Written task: Reproduce each line of text in the listing below without changes, and leave the pictures out of your answer.
■ ■ ■ ■
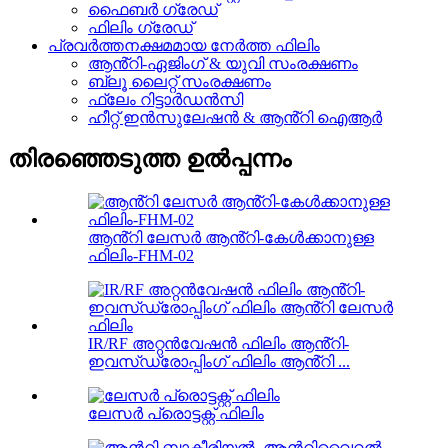
ഫൈബർ ഗ്രേഡ്
ഫിലിം ഗ്രേഡ്
പ്രവർത്തനക്ഷമമായ നേർത്ത ഫിലിം
ആൻ്റി-ഏജിംഗ് & യുവി സംരക്ഷണം
ബ്ലൂ ലൈറ്റ് സംരക്ഷണം
ഫ്ലേം റിട്ടാർഡൻസി
ഹീറ്റ് ഇൻസുലേഷൻ & ആൻ്റി ഐആർ
തിരഞ്ഞെടുത്ത ഉൽപ്പന്നം
ആൻ്റി ലേസർ ആൻ്റി-കേൾക്കാനുള്ള
ഫിലിം-FHM-02
IR/RF അറ്റൻവേഷൻ ഫിലിം ആൻ്റി-
ഇവസ്‌ഡ്രോപ്പിംഗ് ഫിലിം ആൻ്റി ...
ലേസർ പ്രൊട്ടക്റ്റ് ഫിലിം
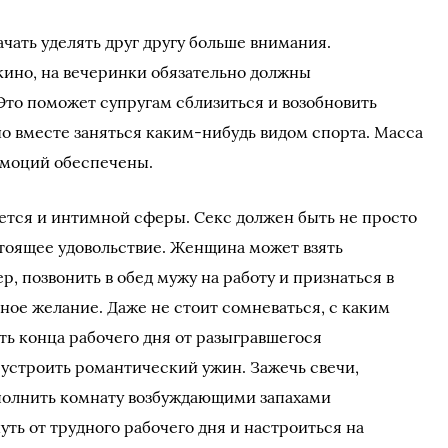
ачать уделять друг другу больше внимания.
кино, на вечеринки обязательно должны
Это поможет супругам сблизиться и возобновить
о вместе заняться каким-нибудь видом спорта. Масса
эмоций обеспечены.
ется и интимной сферы. Секс должен быть не просто
стоящее удовольствие. Женщина может взять
р, позвонить в обед мужу на работу и признаться в
тное желание. Даже не стоит сомневаться, с каким
ь конца рабочего дня от разыгравшегося
 устроить романтический ужин. Зажечь свечи,
полнить комнату возбуждающими запахами
ть от трудного рабочего дня и настроиться на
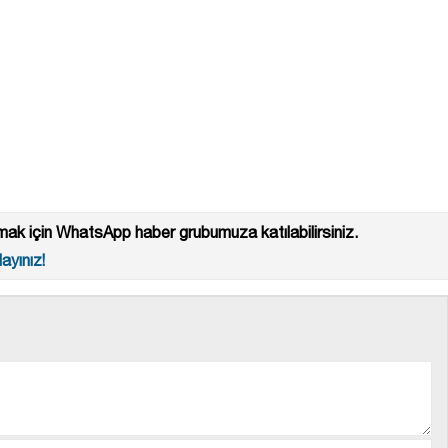
ak için WhatsApp haber grubumuza katılabilirsiniz.
ayınız!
■ ■ ■ ■
Your solution:
ഫൈബർ ഗ്രേഡ്
ഫിലിം ഗ്രേഡ്
പ്രവർത്തനക്ഷമമായ നേർത്ത ഫിലിം
ആൻ്റി-ഏജിംഗ് & യുവി സംരക്ഷണം
ബ്ലൂ ലൈറ്റ് സംരക്ഷണം
ഫ്ലേം റിട്ടാർഡൻസി
ഹീറ്റ് ഇൻസുലേഷൻ & ആൻ്റി ഐആർ
തിരഞ്ഞെടുത്ത ഉൽപ്പന്നം
ആൻ്റി ലേസർ ആൻ്റി-കേൾക്കാനുള്ള
ഫിലിം-FHM-02
IR/RF അറ്റൻവേഷൻ ഫിലിം ആൻ്റി-
ഇവസ്‌ഡ്രോപ്പിംഗ് ഫിലിം ആൻ്റി ...
ലേസർ പ്രൊട്ടക്റ്റ് ഫിലിം
ачать уделять друг другу больше внимания.
кино, на вечеринки обязательно должны
Это поможет супругам сблизиться и возобновить
о вместе заняться каким-нибудь видом спорта. Масса
эмоций обеспечены.
ется и интимной сферы. Секс должен быть не просто
стоящее удовольствие. Женщина может взять
р, позвонить в обед мужу на работу и признаться в
тное желание. Даже не стоит сомневаться, с каким
ь конца рабочего дня от разыгравшегося
 устроить романтический ужин. Зажечь свечи,
полнить комнату возбуждающими запахами
ть от трудного рабочего дня и настроиться на
ak için WhatsApp haber grubumuza katılabilirsiniz.
ayınız!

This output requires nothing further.